All play, some work

Experiencing FreshCo & Habitat for Humanity

“Firework Five” orientation group

UGA’s Freshman College Summer Experience has been an unforgettable time that I will be forever grateful for. I have learned so much from the month I spent here in college that will be of much value to me in my next four years at UGA. Academically, I know better what is expected out of me and how to better manage my time for schoolwork. Geographically, I know my way around campus much better. Oh, and the bus routes. Thank goodness I have learned the bus routes. And for the most important part: the dining halls. I now know all the best food items to get at the different dinning halls which is definitely crucial.

One of the best things that has came out of FreshCo is the friendships. Being with only 276 other students, it is very easier to become acquainted with majority of the students, as well as develop strong friendships with students that will last for the next four years of college. I have made friendships through FreshCo that I more than likely would not have made in the fall. We are like our own little freshman family that has ties together through this summer experience. UGA’s Freshman College Summer Experience is something I would recommend to all upcoming freshmen.

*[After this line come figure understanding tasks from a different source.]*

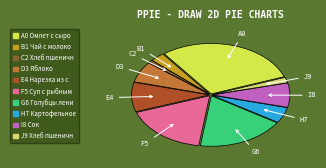

Is there any slice that represents more than half of the pie?

No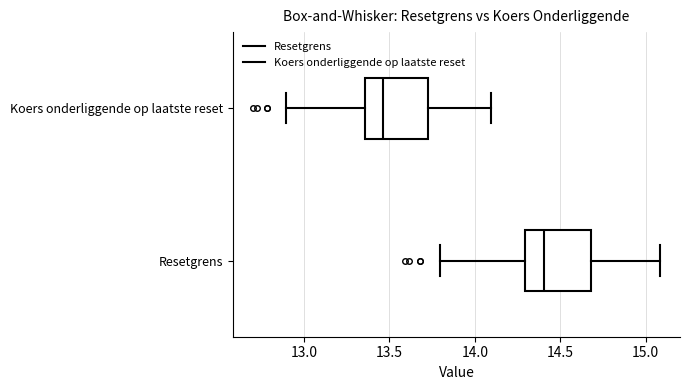

Where does the median line of the box for Resetgrens sit on the x-axis? The values are not printed on the chart, so give them approximately, as read against the axis.

14.40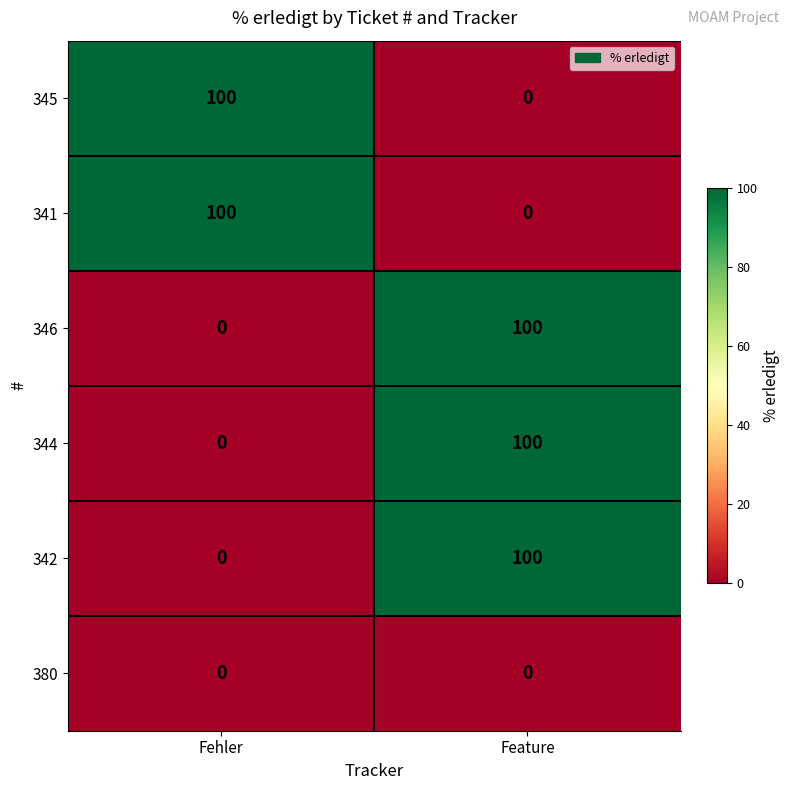

At which category is the sum across all series the highest?

Feature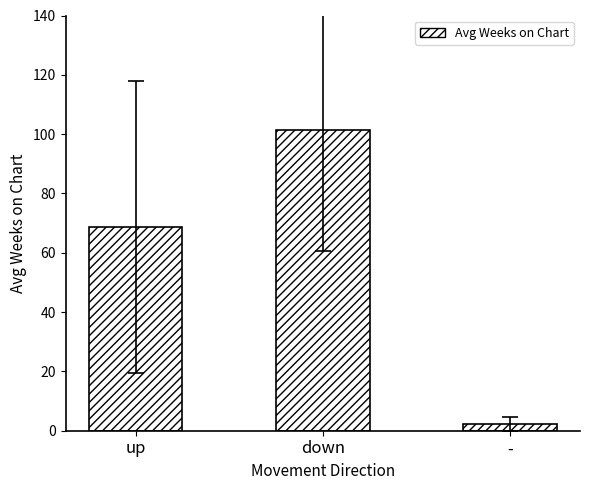

How many bars are there in total?

3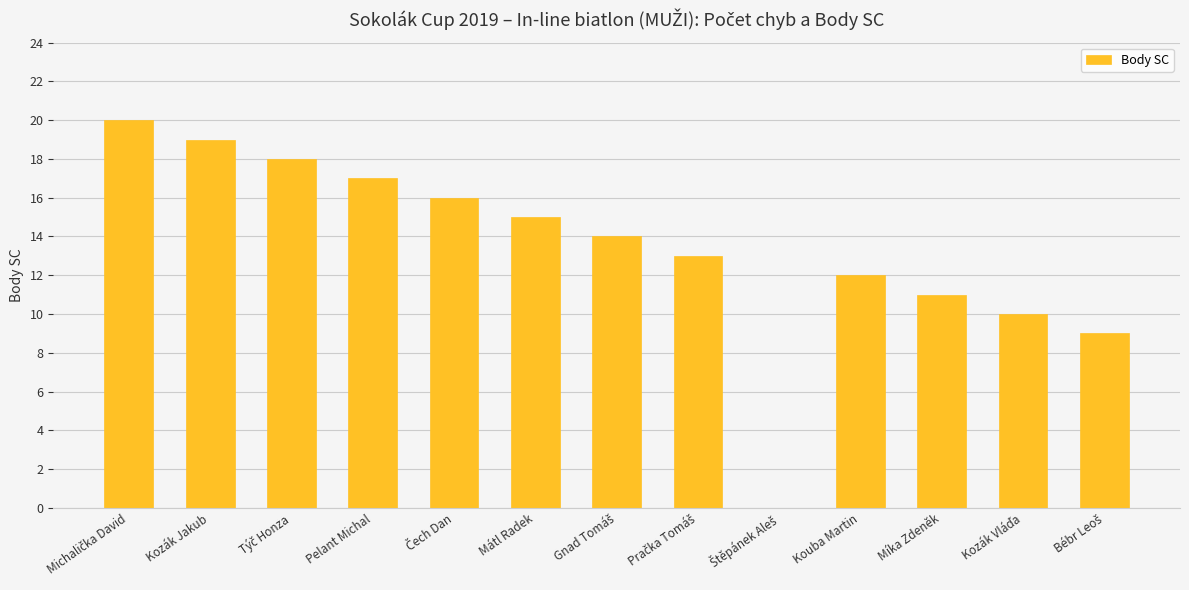

What is the approximate value at Kozák Jakub, to the nearest 5?

20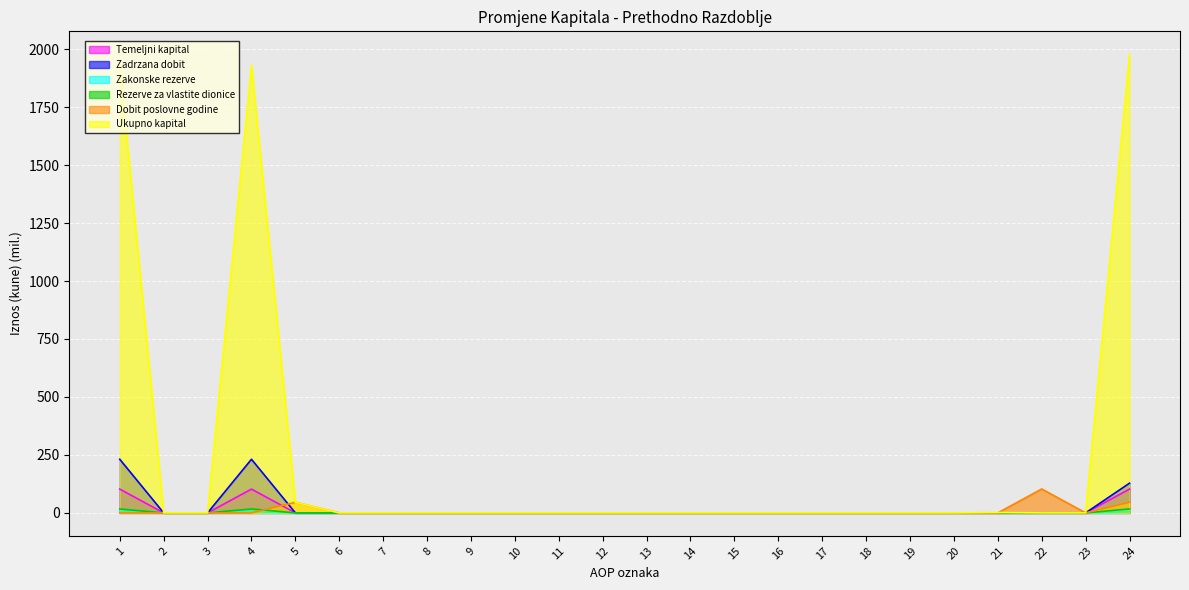

True or false: Rezerve za vlastite dionice has a value of 0.0 at 7.

True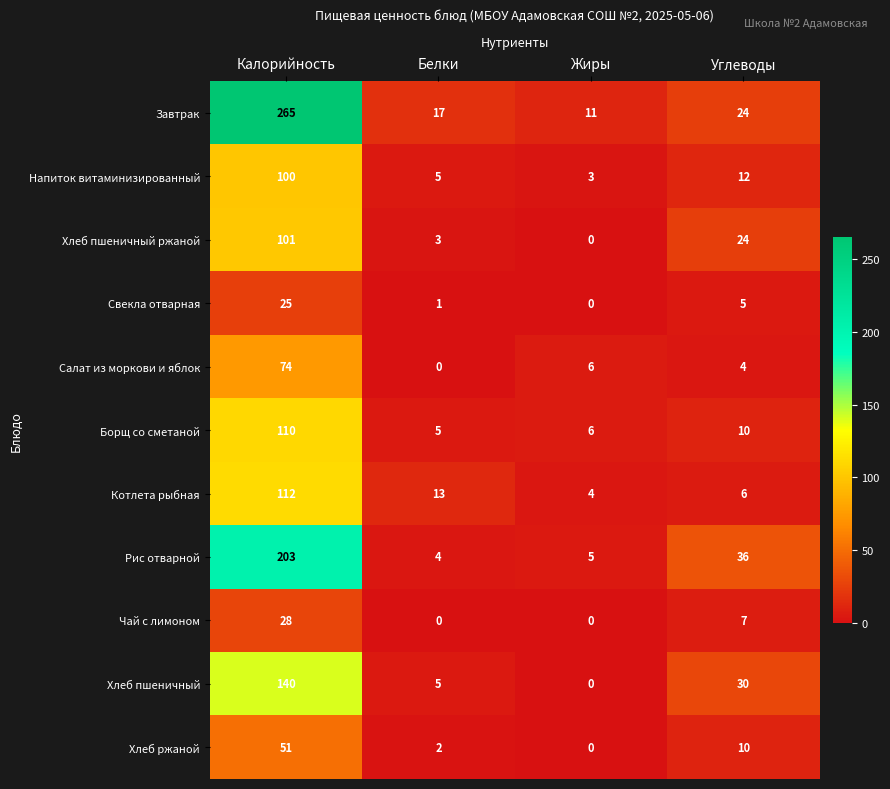

At which label does Рис отварной reach its minimum?

Белки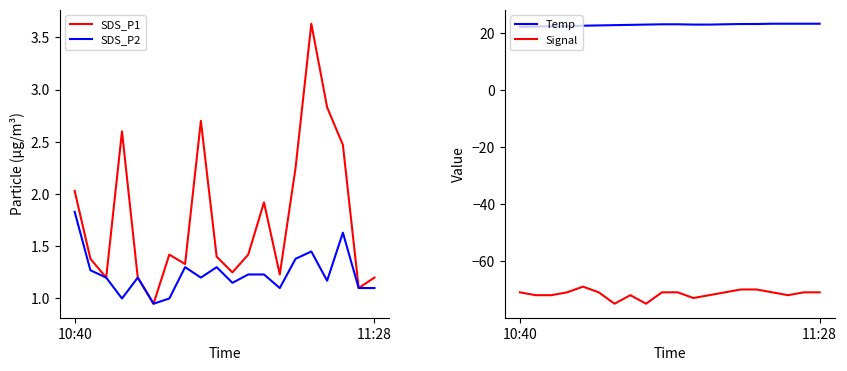

What value does the Temp series have at 9?

23.1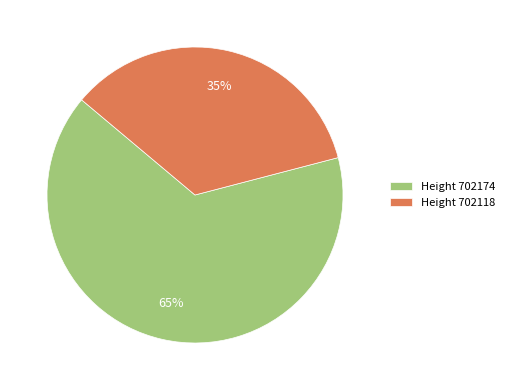

What is the ratio of the value at Height 702174 to the value at Height 702118?

1.9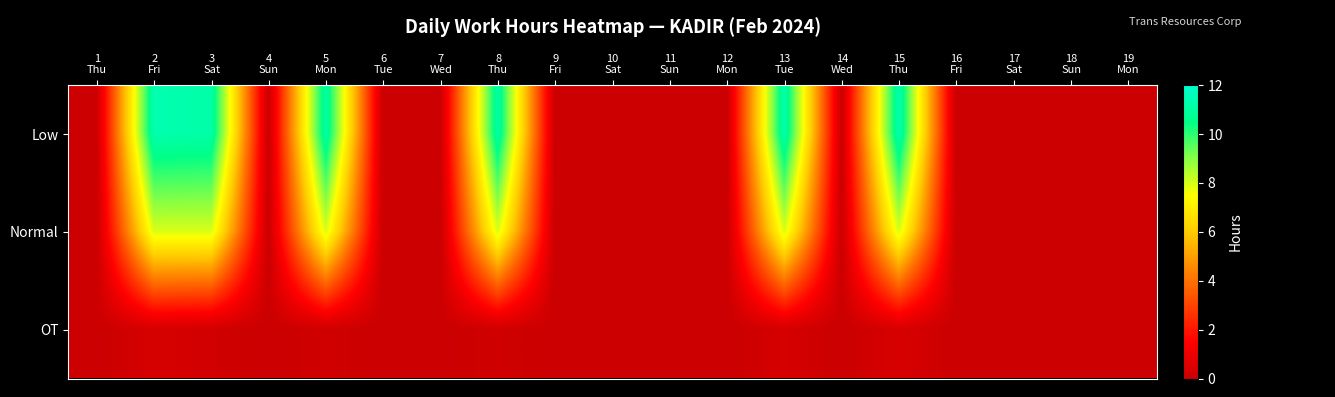

At how many categories does at least one series exceed 3?

6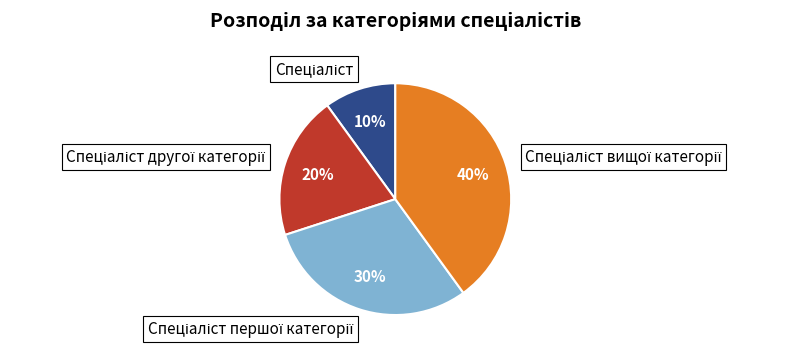

To the nearest percent, what is the average slice percentage?

25%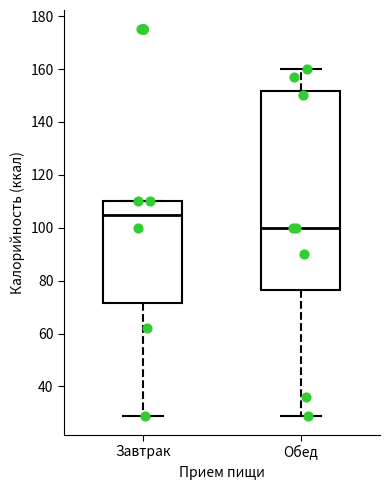

Which box is the tallest, from its lower edge to its upper edge?

Обед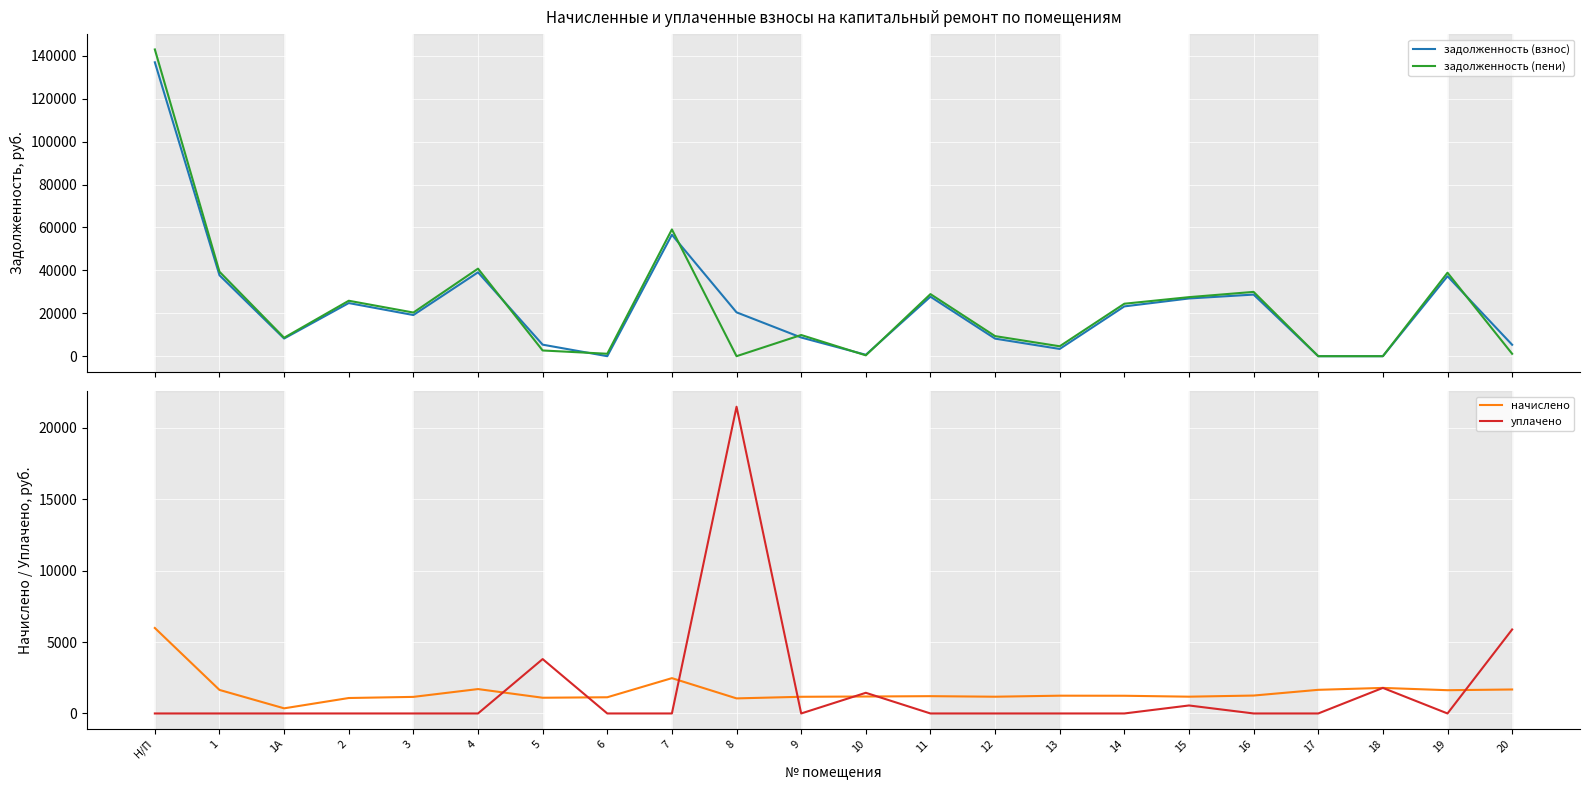

Reading left to right, transcribe all the data shown in this chart.

задолженность (взнос): 136945.7	37708.1	8233.2	24754.6	19173.9	39080.2	5370.3	0.0	56589.6	20432.7	8701.7	656.4	27718.6	8183.2	3374.2	23202.7	26895.1	28706.4	0.0	0.1	37268.9	5322.9
задолженность (пени): 142933.7	39356.9	8593.2	25837.0	20335.5	40789.0	2662.4	1130.7	59064.0	0.0	9870.5	396.0	28930.6	9356.8	4619.8	24443.5	27511.1	29961.6	0.0	0.0	38898.5	1120.0
начислено: 5988.0	1648.8	360.0	1082.4	1161.6	1708.8	1101.6	1135.2	2474.4	1056.0	1168.8	1188.0	1212.0	1173.6	1245.6	1240.8	1176.0	1255.2	1656.0	1790.4	1629.6	1680.0
уплачено: 0.0	0.0	0.0	0.0	0.0	0.0	3809.5	0.0	0.0	21488.7	0.0	1448.4	0.0	0.0	0.0	0.0	560.0	0.0	0.0	1791.0	0.0	5882.9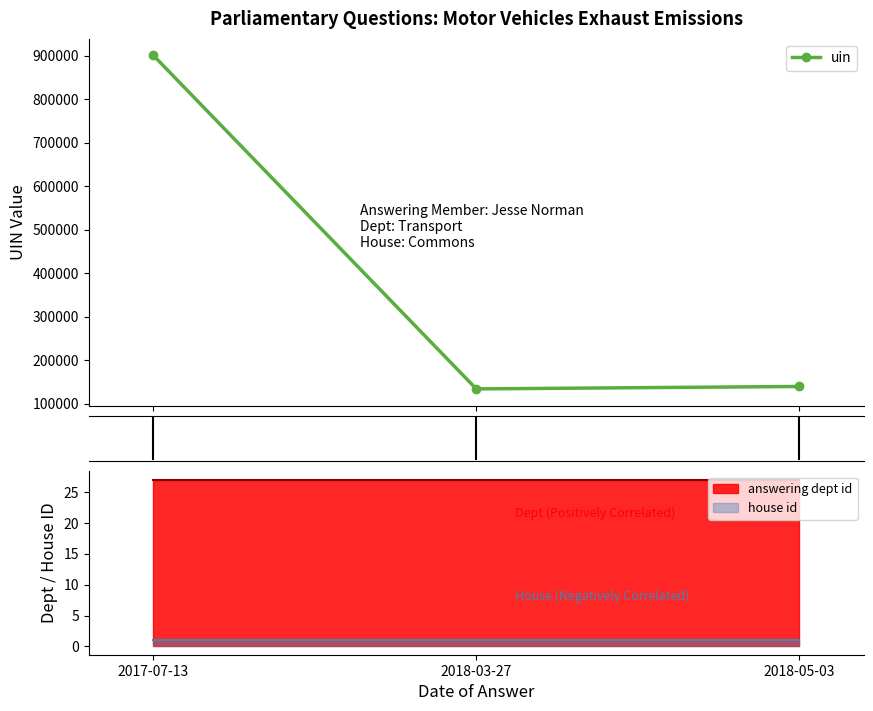

Reading right to left, transcribe all the data shown in this chart.

139504	133945	900469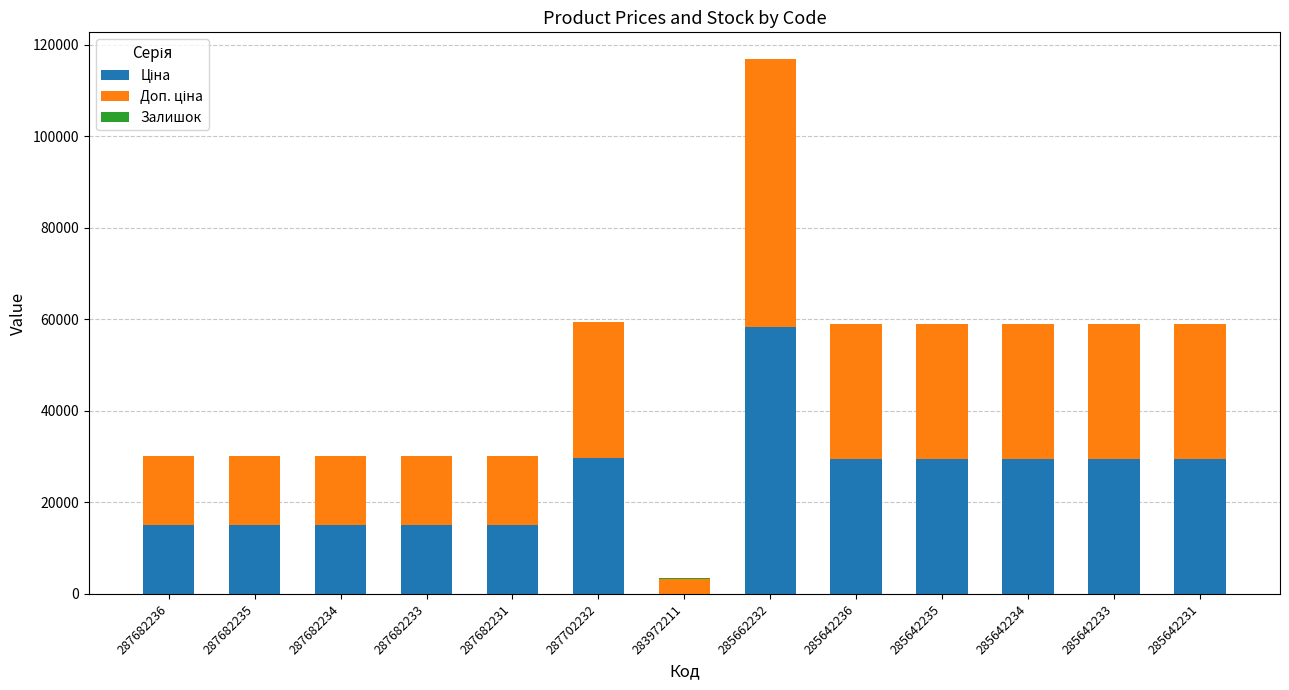

What is the total value across all series at 287702232?

59494.5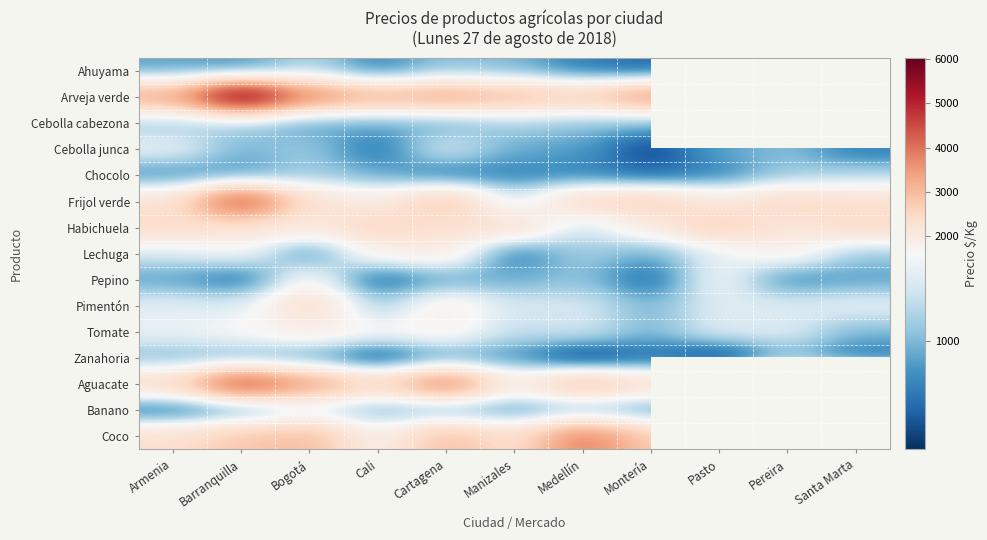

Which series has the widest spread of values?

Arveja verde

For one of our FreshCo UNIV classes, our community service project was Habitat for Humanity. I was not sure of what to expect at all because this was my first time working with this organization. People gave me the idea that we would be building houses from the ground up which, believe it or not, is not very appealing to me since I am not really one who particularly enjoys manual labor. Luckily, this is not at all what was in store for us. My experience with Habitat for Humanity was a great, truly humbling one that brought many memories that I will always keep with me.

When we pulled up on the first Thursday, the first thing I noticed were the bright, multicolored houses. They are very eye-catching to say the least. They were two toned with colors like purple, yellow, green, etc. They were very unique houses, but the colors grew on me the more I looked at them.

I joked around with everybody prior to the first day, and told them I would be working inside and not in the heat, and I got total sarcastic responses like, “Oh yeah, because you can build a house from the inside.” But, I actually managed to keep my word. Deryne and I touched up the paint on the walls in the houses that were almost finished. While we were painting inside of the cool house, everybody else was outside pouring concreate or painting the railing on the porches. Needless to say, everybody who had to work outside was extremely jealous of us.

This first day also introduced us to a Habitat for Humanity volunteer named Gary. Gary had a very crude sense of humor, but at the same time, he was extremely kind. While talking to Gary, I learned that he actually lives in California, but his work with Habitat brought him to Athens, Georgia. He was truly passionate for his work with Habitat for Humanity, and it showed. But to sum it up and make a long story short, Gary is the man.

After the first day of working at Habitat for Humanity, I was excited to go back the next week.

On week two of Habitat for Humanity, I did not get the luxury of being inside most of the work day, but I was fine with that. We started the day out painting concrete boards, and I honestly have no idea what they were being used for. After we finished painting, a few of the girls went inside the “tool building” to show off our organization skills. That house was a wreck, but with a little clean-up help, we were able to get it back in order by the end of the day. I also learned that Callye Ann is the queen of organization.

Pressure washing the porch

On the third and final week of Habitat for Humanity, my job was to pressure wash the porch of one of the houses. I’ve never pressure washed before, but it looked like it could potentially be fun, so I volunteered to do it. It was surprisingly satisfying to watch a dirty, stained porch become clean as I pressure washed it. My other job that was bestowed upon me by my peers was to spray my overheated classmates with the pressure washer. From a distance, of course. It was nice and refreshing for them as well as fun for me.

Class group picture

In the future, I plan to graduate from UGA with a degree in Biology and continue my education to become a dentist. I believe experiences like Habitat for Humanity will help me achieve these goals, not only by giving me community service hours, but also by teaching me valuable life lessons that will go with me all throughout my life.

Habitat for Humanity was a different than a classroom setting, but that does not mean it lessens the learning experience. Sometimes, more learning takes place outside of the classroom rather than inside. As I reflect on my Habitat for Humanity experience, I realize how fortunate and blessed I am, and how important it is to help those who are less fortunate. If my three days working at Habitat for Humanity brings even the slightest blessings to a family in need or even the other volunteer workers for Habitat, then it was well worth my time. I am grateful that Professor Simrill gave us this service learning project, and I hope I can be involved in other Habitat for Humanity projects in the future.